(Saved data entries)
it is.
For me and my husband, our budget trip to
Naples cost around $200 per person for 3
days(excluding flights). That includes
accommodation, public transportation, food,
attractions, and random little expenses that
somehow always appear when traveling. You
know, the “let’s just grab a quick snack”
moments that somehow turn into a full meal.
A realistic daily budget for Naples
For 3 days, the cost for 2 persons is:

* * *

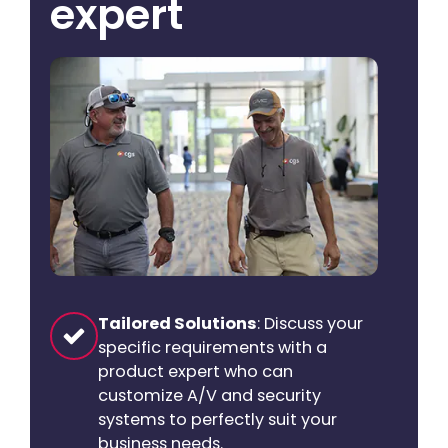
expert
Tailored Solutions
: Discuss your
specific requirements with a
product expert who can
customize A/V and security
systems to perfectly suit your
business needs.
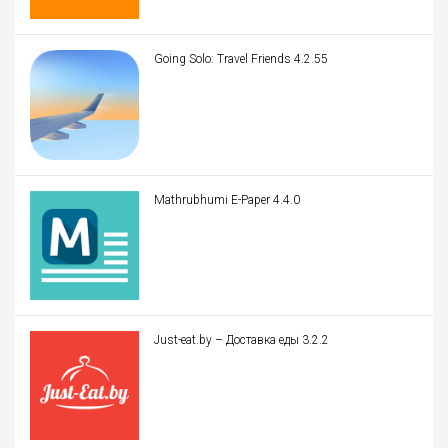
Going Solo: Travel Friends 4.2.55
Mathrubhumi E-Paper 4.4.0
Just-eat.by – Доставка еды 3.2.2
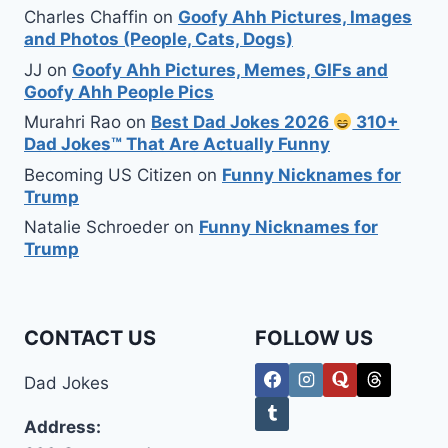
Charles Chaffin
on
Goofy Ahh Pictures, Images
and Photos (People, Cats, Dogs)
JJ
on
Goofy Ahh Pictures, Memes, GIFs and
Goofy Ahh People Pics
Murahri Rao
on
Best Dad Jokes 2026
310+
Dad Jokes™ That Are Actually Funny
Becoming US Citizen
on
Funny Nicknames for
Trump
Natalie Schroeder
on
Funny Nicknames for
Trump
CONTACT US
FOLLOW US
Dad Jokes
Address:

TASK BRIEF:
Among the entries above, how many lines have the string "cost" in them? Only the number should be given.

RESPONSE AREA:
2